Count the lines in the entries below that contain the string "Земята", and give only that number.

▸ **Excerpts from a dataset**
########

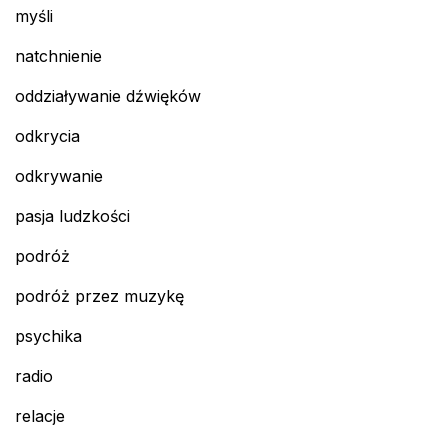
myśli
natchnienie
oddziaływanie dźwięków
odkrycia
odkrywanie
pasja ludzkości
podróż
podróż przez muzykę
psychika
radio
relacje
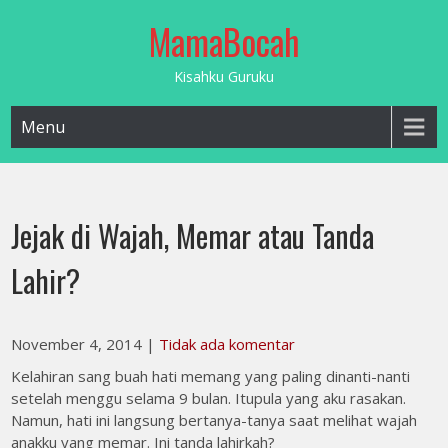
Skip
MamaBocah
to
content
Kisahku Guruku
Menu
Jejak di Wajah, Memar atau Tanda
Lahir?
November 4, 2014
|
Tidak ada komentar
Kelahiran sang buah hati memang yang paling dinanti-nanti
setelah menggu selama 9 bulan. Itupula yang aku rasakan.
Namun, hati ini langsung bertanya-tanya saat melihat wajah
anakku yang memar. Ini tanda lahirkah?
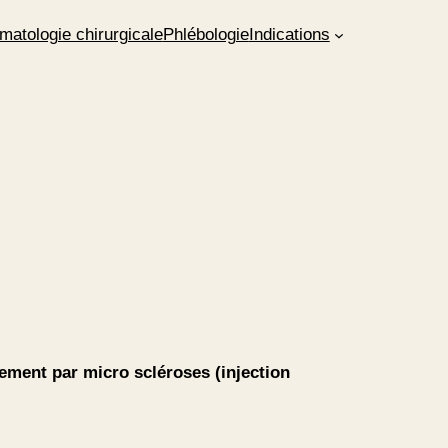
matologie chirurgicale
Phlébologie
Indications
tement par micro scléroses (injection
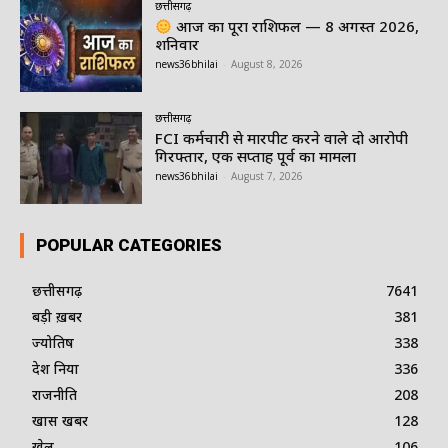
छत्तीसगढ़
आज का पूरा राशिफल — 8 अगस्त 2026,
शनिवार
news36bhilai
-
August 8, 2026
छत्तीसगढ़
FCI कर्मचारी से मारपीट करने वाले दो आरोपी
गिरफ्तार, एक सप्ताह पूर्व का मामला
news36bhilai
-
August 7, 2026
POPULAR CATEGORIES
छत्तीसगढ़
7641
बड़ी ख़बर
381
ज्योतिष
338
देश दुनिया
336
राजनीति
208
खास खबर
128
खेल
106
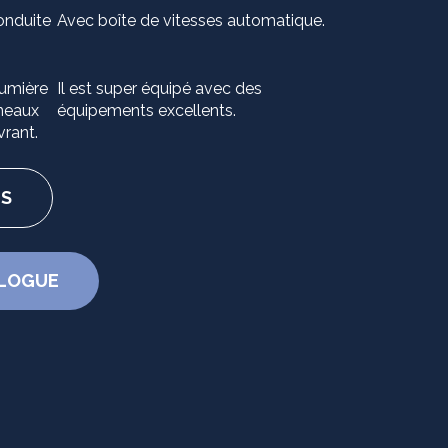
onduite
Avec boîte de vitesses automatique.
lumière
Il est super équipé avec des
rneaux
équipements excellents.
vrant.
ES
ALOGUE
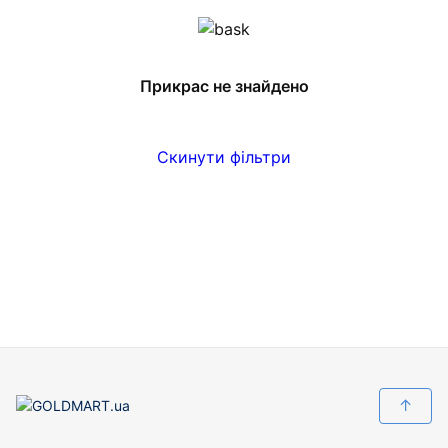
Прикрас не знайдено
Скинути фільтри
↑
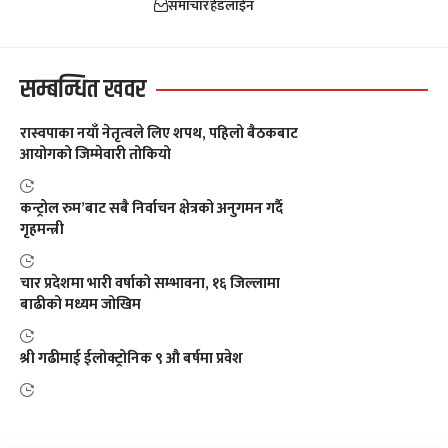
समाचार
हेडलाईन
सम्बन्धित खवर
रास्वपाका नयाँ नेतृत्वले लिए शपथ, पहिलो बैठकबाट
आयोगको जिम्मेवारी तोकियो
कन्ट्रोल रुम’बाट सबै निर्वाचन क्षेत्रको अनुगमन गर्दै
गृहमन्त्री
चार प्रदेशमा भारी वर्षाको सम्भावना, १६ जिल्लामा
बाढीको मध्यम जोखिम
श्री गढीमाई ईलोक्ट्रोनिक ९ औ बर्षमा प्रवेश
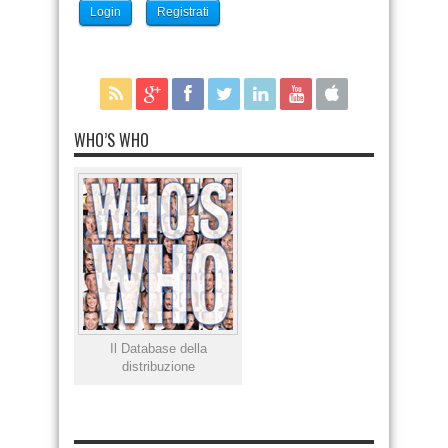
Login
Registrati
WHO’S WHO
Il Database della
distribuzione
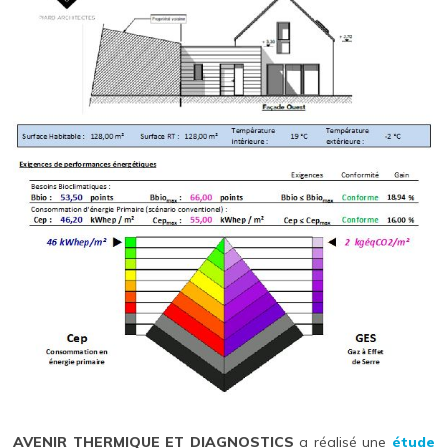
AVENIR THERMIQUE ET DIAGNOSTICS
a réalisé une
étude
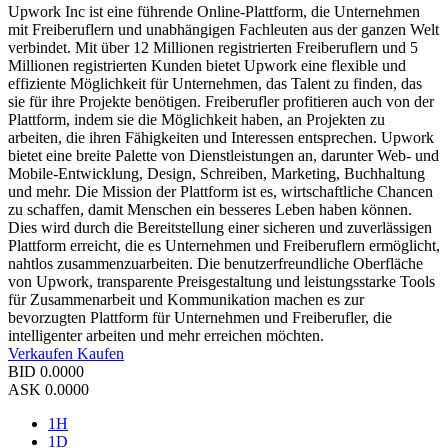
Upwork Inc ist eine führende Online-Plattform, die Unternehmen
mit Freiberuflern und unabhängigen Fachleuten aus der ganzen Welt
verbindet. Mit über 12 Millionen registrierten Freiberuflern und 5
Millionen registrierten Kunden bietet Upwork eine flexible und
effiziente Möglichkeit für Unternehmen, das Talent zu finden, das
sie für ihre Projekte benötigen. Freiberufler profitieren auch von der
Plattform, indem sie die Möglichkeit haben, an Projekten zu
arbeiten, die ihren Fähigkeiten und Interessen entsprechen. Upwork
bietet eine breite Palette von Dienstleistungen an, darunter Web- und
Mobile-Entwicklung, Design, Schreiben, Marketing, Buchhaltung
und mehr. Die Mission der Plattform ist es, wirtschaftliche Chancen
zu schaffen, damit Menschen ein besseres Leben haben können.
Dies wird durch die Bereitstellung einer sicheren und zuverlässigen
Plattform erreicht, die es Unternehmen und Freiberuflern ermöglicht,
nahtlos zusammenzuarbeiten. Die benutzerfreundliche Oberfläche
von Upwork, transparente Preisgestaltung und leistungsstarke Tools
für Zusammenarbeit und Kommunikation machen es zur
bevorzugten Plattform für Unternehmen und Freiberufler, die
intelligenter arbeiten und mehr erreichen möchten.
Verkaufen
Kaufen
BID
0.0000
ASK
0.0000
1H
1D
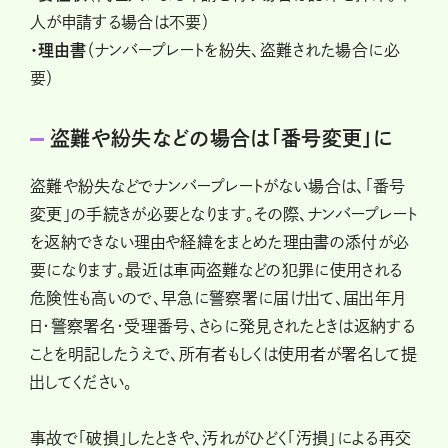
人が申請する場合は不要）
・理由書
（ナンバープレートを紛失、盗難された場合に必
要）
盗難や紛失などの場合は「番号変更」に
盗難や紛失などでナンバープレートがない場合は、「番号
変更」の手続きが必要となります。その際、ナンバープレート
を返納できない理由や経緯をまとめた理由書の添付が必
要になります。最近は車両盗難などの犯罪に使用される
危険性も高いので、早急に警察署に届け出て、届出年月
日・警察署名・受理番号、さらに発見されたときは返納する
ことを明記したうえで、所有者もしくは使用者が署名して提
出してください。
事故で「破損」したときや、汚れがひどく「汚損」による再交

########

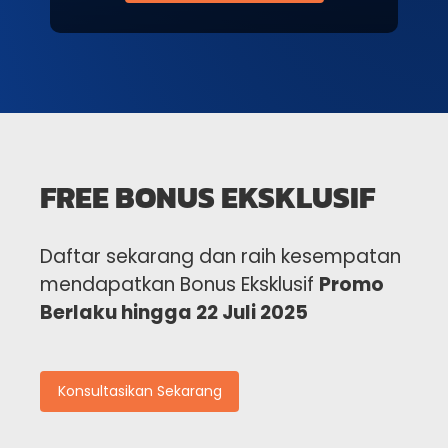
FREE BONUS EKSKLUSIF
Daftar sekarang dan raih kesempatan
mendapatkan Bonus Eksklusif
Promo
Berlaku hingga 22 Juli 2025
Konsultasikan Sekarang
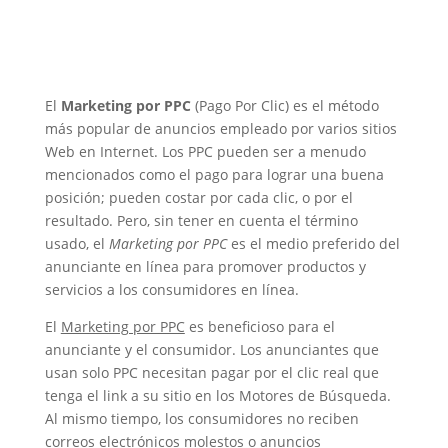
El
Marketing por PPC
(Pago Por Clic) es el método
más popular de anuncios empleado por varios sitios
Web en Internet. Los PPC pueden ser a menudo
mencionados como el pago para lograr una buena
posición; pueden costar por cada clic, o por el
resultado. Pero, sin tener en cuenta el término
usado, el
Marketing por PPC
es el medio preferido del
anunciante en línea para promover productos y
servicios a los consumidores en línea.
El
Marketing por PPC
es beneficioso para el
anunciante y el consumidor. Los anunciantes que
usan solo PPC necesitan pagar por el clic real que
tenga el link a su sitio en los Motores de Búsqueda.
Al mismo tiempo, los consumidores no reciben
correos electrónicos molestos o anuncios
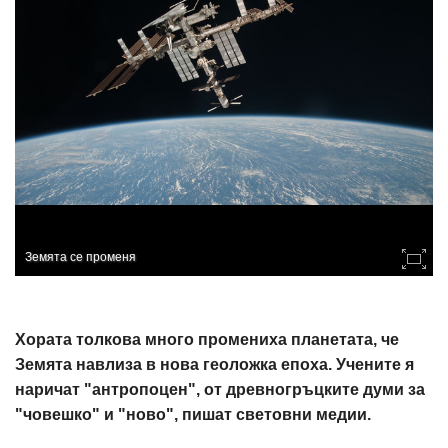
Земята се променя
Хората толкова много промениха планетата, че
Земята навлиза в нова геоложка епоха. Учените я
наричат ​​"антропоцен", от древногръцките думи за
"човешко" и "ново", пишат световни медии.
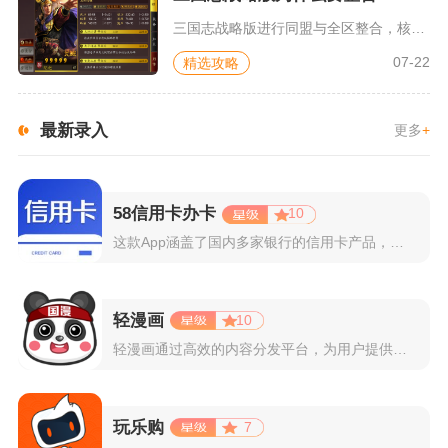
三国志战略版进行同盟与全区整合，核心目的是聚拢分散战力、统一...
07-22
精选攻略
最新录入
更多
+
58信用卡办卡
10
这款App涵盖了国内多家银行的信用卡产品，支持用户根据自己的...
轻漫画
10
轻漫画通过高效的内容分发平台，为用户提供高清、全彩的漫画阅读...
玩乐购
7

########

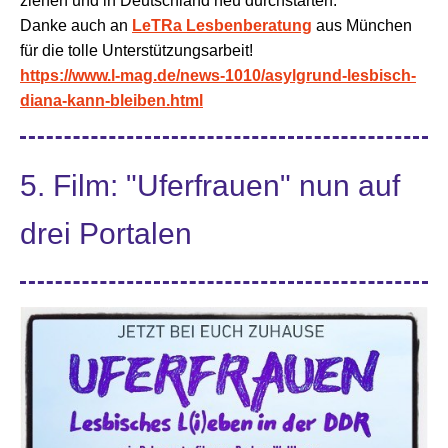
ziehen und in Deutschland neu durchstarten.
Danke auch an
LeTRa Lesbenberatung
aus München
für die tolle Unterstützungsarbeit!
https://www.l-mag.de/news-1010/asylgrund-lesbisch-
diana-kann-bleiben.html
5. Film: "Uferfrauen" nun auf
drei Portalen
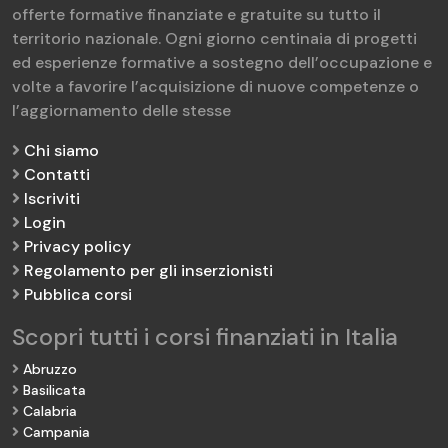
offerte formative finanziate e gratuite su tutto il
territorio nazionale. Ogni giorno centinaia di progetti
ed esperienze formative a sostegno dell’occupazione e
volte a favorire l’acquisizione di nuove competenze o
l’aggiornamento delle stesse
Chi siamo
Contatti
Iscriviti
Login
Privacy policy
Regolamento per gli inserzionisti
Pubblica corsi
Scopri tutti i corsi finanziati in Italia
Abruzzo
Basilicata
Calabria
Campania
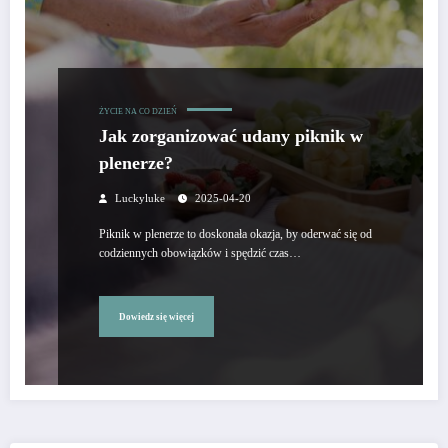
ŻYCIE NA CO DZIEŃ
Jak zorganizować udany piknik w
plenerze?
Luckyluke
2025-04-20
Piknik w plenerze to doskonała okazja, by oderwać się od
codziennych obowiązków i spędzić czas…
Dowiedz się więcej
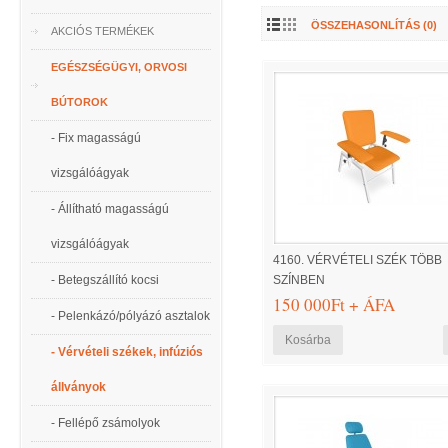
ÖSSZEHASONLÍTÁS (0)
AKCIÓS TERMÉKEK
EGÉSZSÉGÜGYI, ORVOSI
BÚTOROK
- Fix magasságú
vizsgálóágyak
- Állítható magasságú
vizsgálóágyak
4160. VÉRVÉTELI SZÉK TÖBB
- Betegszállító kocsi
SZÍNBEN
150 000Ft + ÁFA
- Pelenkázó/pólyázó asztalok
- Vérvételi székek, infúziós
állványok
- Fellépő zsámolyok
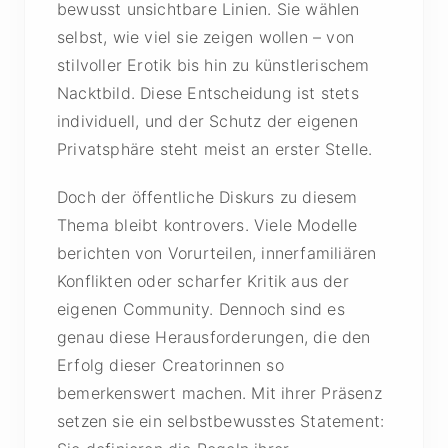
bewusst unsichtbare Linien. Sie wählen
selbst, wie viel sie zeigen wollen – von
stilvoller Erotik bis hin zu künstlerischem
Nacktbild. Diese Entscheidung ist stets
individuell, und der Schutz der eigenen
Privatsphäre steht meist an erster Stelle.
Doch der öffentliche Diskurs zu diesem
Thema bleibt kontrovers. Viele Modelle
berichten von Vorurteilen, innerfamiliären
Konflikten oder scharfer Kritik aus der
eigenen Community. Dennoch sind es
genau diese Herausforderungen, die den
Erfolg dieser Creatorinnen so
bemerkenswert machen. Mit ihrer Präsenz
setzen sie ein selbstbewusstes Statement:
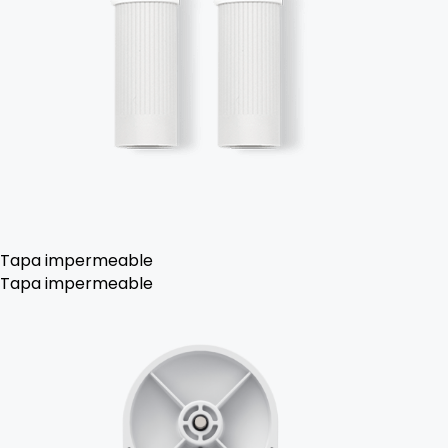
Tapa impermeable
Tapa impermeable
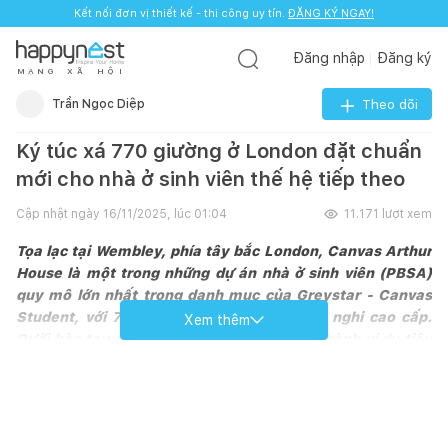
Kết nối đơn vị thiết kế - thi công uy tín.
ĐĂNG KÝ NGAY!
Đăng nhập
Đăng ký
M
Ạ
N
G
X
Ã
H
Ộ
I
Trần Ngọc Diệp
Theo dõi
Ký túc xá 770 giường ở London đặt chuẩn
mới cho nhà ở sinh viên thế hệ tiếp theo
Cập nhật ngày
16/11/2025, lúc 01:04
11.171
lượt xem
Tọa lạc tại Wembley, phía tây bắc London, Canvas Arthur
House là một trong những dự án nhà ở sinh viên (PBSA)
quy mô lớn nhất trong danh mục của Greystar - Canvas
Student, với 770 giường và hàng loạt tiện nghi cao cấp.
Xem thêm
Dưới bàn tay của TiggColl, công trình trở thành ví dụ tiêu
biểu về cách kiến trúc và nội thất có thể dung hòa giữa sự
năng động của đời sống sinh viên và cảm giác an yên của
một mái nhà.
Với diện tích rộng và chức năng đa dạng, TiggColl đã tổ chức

########

▸ **Result below**
2